The two Atlantik-Brücke Young Leaders conferences receive more than 500 applications per year, from which 120 Young Leaders are chosen with the help of a steering committee of political, business and academic leaders. Sixty young leaders are chosen for the German-American Conference (30 Americans and 30 Germans) and sixty are chosen for the European Conference. As of 2011, the German-American Young Leaders Conference has been running for 33 years.

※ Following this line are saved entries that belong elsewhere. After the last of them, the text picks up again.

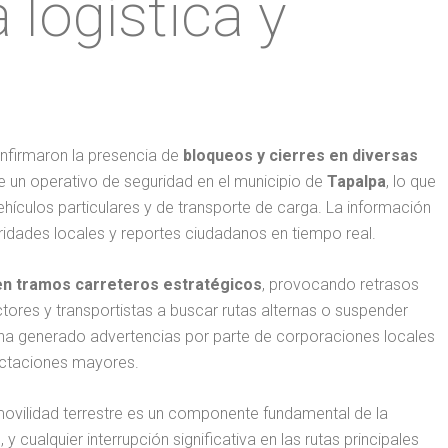
 logística y
onfirmaron la presencia de
bloqueos y cierres en diversas
e un operativo de seguridad en el municipio de
Tapalpa
, lo que
hículos particulares y de transporte de carga. La información
ridades locales y reportes ciudadanos en tiempo real.
en tramos carreteros estratégicos
, provocando retrasos
tores y transportistas a buscar rutas alternas o suspender
 ha generado advertencias por parte de corporaciones locales
ectaciones mayores.
ovilidad terrestre es un componente fundamental de la
y cualquier interrupción significativa en las rutas principales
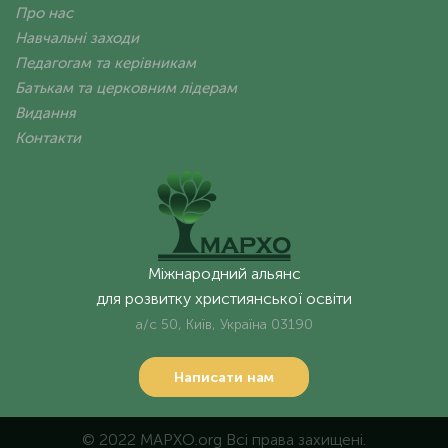
Про нас
Навчальні заходи
Педагогам та керівникам
Батькам та церковним лідерам
Видання
Контакти
Міжнародний альянс
для розвитку християнської освіти
а/с 50, Київ, Україна 03190
Написати нам
© 2022 MAPXO.org Всі права захищені.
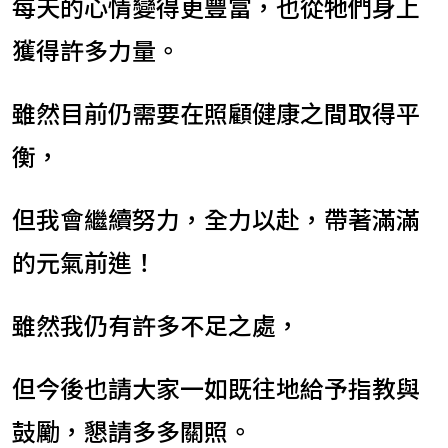
每天的心情變得更豐富，也從牠們身上
獲得許多力量。
雖然目前仍需要在照顧健康之間取得平
衡，
但我會繼續努力，全力以赴，帶著滿滿
的元氣前進！
雖然我仍有許多不足之處，
但今後也請大家一如既往地給予指教與
鼓勵，懇請多多關照。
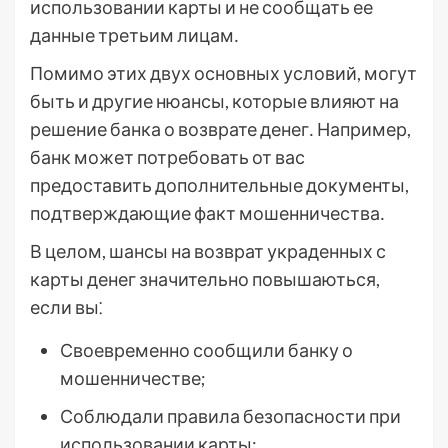
использовании карты и не сообщать ее
данные третьим лицам․
Помимо этих двух основных условий, могут
быть и другие нюансы, которые влияют на
решение банка о возврате денег․ Например,
банк может потребовать от вас
предоставить дополнительные документы,
подтверждающие факт мошенничества․
В целом, шансы на возврат украденных с
карты денег значительно повышаються,
если вы⁚
Своевременно сообщили банку о
мошенничестве;
Соблюдали правила безопасности при
использовании карты;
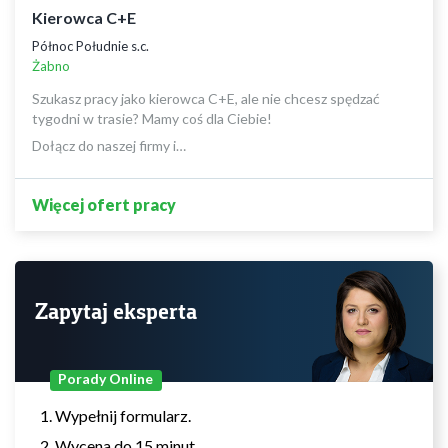
Kierowca C+E
Północ Południe s.c.
Żabno
Szukasz pracy jako kierowca C+E, ale nie chcesz spędzać
tygodni w trasie? Mamy coś dla Ciebie!
Dołącz do naszej firmy i…
Więcej ofert pracy
Zapytaj eksperta
Porady Online
Wypełnij formularz.
Wycena do 15 minut.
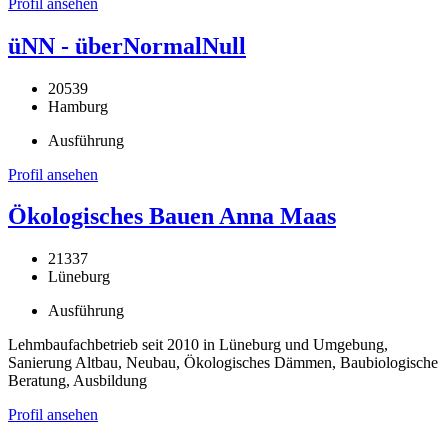
Profil ansehen
üNN - überNormalNull
20539
Hamburg
Ausführung
Profil ansehen
Ökologisches Bauen Anna Maas
21337
Lüneburg
Ausführung
Lehmbaufachbetrieb seit 2010 in Lüneburg und Umgebung,
Sanierung Altbau, Neubau, Ökologisches Dämmen, Baubiologische
Beratung, Ausbildung
Profil ansehen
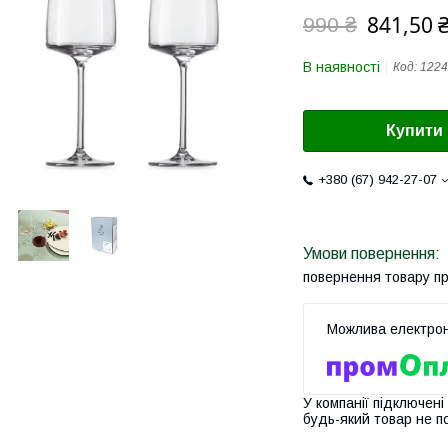
841,50 
990 ₴
В наявності
Код:
1224
Купити
+380 (67) 942-27-07
повернення товару п
У компанії підключені
будь-який товар не п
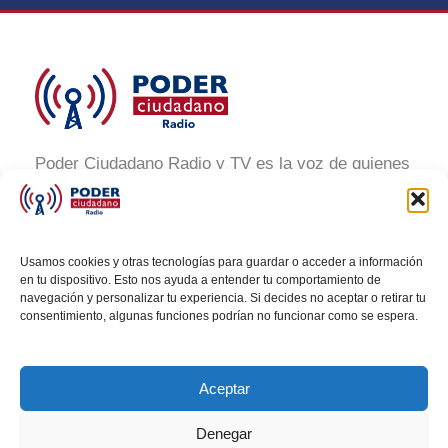
Poder Ciudadano Radio y TV es la voz de quienes
buscan un México informado y participativo.
Nuestro compromiso es conectar con la
ciudadanía, generar conciencia y promover la
Usamos cookies y otras tecnologías para guardar o acceder a información
transformación social a través de noticias claras,
en tu dispositivo. Esto nos ayuda a entender tu comportamiento de
navegación y personalizar tu experiencia. Si decides no aceptar o retirar tu
veraces y al alcance de todos.
consentimiento, algunas funciones podrían no funcionar como se espera.
Aceptar
Denegar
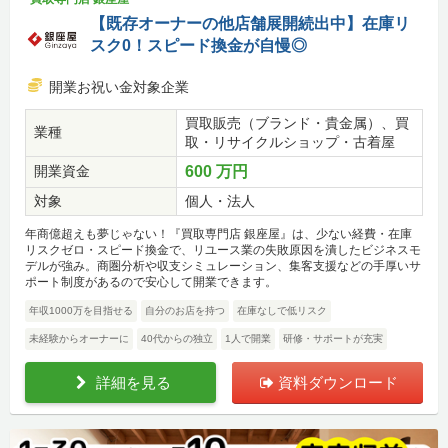
【既存オーナーの他店舗展開続出中】在庫リ
スク0！スピード換金が自慢◎
開業お祝い金対象企業
買取販売（ブランド・貴金属）、買
業種
取・リサイクルショップ・古着屋
開業資金
600 万円
対象
個人・法人
年商億超えも夢じゃない！『買取専門店 銀座屋』は、少ない経費・在庫
リスクゼロ・スピード換金で、リユース業の失敗原因を潰したビジネスモ
デルが強み。商圏分析や収支シミュレーション、集客支援などの手厚いサ
ポート制度があるので安心して開業できます。
年収1000万を目指せる
自分のお店を持つ
在庫なしで低リスク
未経験からオーナーに
40代からの独立
1人で開業
研修・サポートが充実
詳細を見る
資料ダウンロード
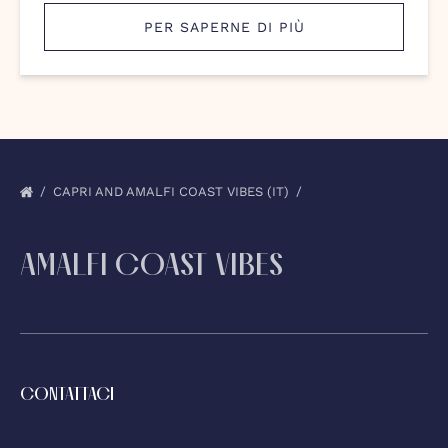
PER SAPERNE DI PIÙ
CAPRI AND AMALFI COAST VIBES (IT)
AMALFI COAST VIBES
CONTATTACI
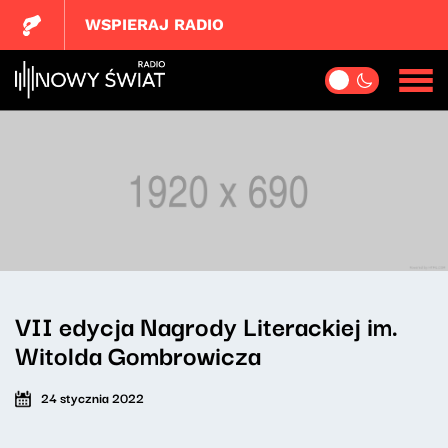
WSPIERAJ RADIO
VII edycja Nagrody Literackiej im.
Witolda Gombrowicza
24 stycznia 2022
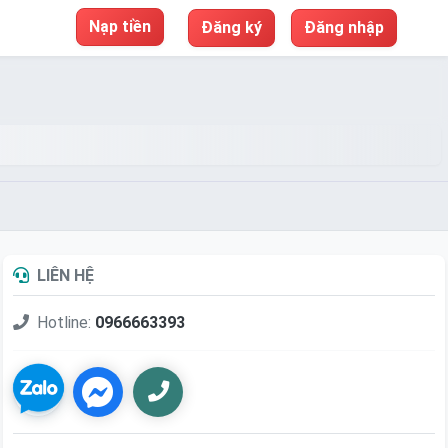
Nạp tiền
Đăng ký
Đăng nhập
LIÊN HỆ
Hotline:
0966663393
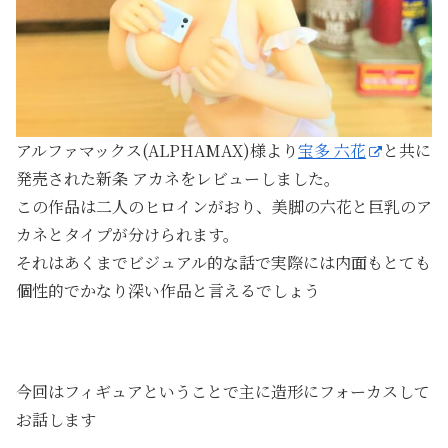
アルファマックス(ALPHAMAX)様より
宝多 六花
と共に
発売された新条 アカネをレビューしました。
この作品は二人のヒロインがおり、美脚の六花と巨乳のア
カネとタイプが分けられます。
それはあくまでビジュアル的な話で実際には内面もとても
個性的でかなり深い作品と言えるでしょう
今回はフィギュアということで主に造形にフォーカスして
お話します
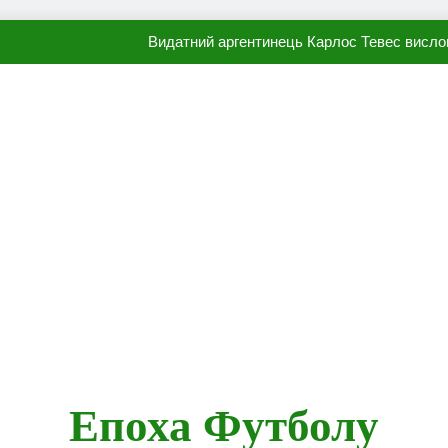
Видатний аргентинець Карлос Тевес висло
Наполі готовий продати Осі
ПСЖ близький до підписання гр
Олександр Караваєв назвав гравця Динамо, який готов
Видатний аргентинець Карлос Тевес висло
Наполі готовий продати Осі
ПСЖ близький до підписання гр
Епоха Футболу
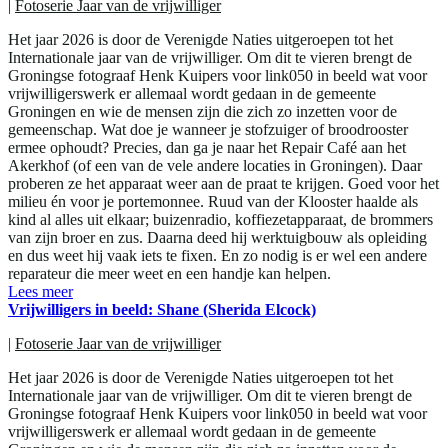
|
Fotoserie Jaar van de vrijwilliger
Het jaar 2026 is door de Verenigde Naties uitgeroepen tot het
Internationale jaar van de vrijwilliger. Om dit te vieren brengt de
Groningse fotograaf Henk Kuipers voor link050 in beeld wat voor
vrijwilligerswerk er allemaal wordt gedaan in de gemeente
Groningen en wie de mensen zijn die zich zo inzetten voor de
gemeenschap. Wat doe je wanneer je stofzuiger of broodrooster
ermee ophoudt? Precies, dan ga je naar het Repair Café aan het
Akerkhof (of een van de vele andere locaties in Groningen). Daar
proberen ze het apparaat weer aan de praat te krijgen. Goed voor het
milieu én voor je portemonnee. Ruud van der Klooster haalde als
kind al alles uit elkaar; buizenradio, koffiezetapparaat, de brommers
van zijn broer en zus. Daarna deed hij werktuigbouw als opleiding
en dus weet hij vaak iets te fixen. En zo nodig is er wel een andere
reparateur die meer weet en een handje kan helpen.
Lees meer
Vrijwilligers in beeld: Shane (Sherida Elcock)
|
Fotoserie Jaar van de vrijwilliger
Het jaar 2026 is door de Verenigde Naties uitgeroepen tot het
Internationale jaar van de vrijwilliger. Om dit te vieren brengt de
Groningse fotograaf Henk Kuipers voor link050 in beeld wat voor
vrijwilligerswerk er allemaal wordt gedaan in de gemeente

The Young Leaders Program initiated by Atlantik-Brücke represents the oldest and largest program dedicated to identifying and nurturing relationships among the future custodians of the transatlantic partnership. Since the first Young Leaders Conference was held in 1973, over 1,500 Europeans and Americans have attended one of thirty-two German-American Young Leaders Conferences or ten European Young Leaders Conferences. Alumni of these prestigious gatherings remain in contact with each other both informally and through regional discussion groups and biennial alumni conferences that had been held under the auspices of Atlantik-Brücke. On January 1, 2011, Atlantik-Brücke established the independent organization “Atlantik Forum e.V. – the Young Leaders Alumni of Atlantik-Brücke” to more effectively facilitate and manage all these activities.
In addition, there is intensifying collaboration with The Young Leaders Class by Klaus Schwab, the Chair of the WEF in Davos.
Usually twice a year, the chosen next-generation Global Leaders meet at the WEF in Davos for further training in elevation.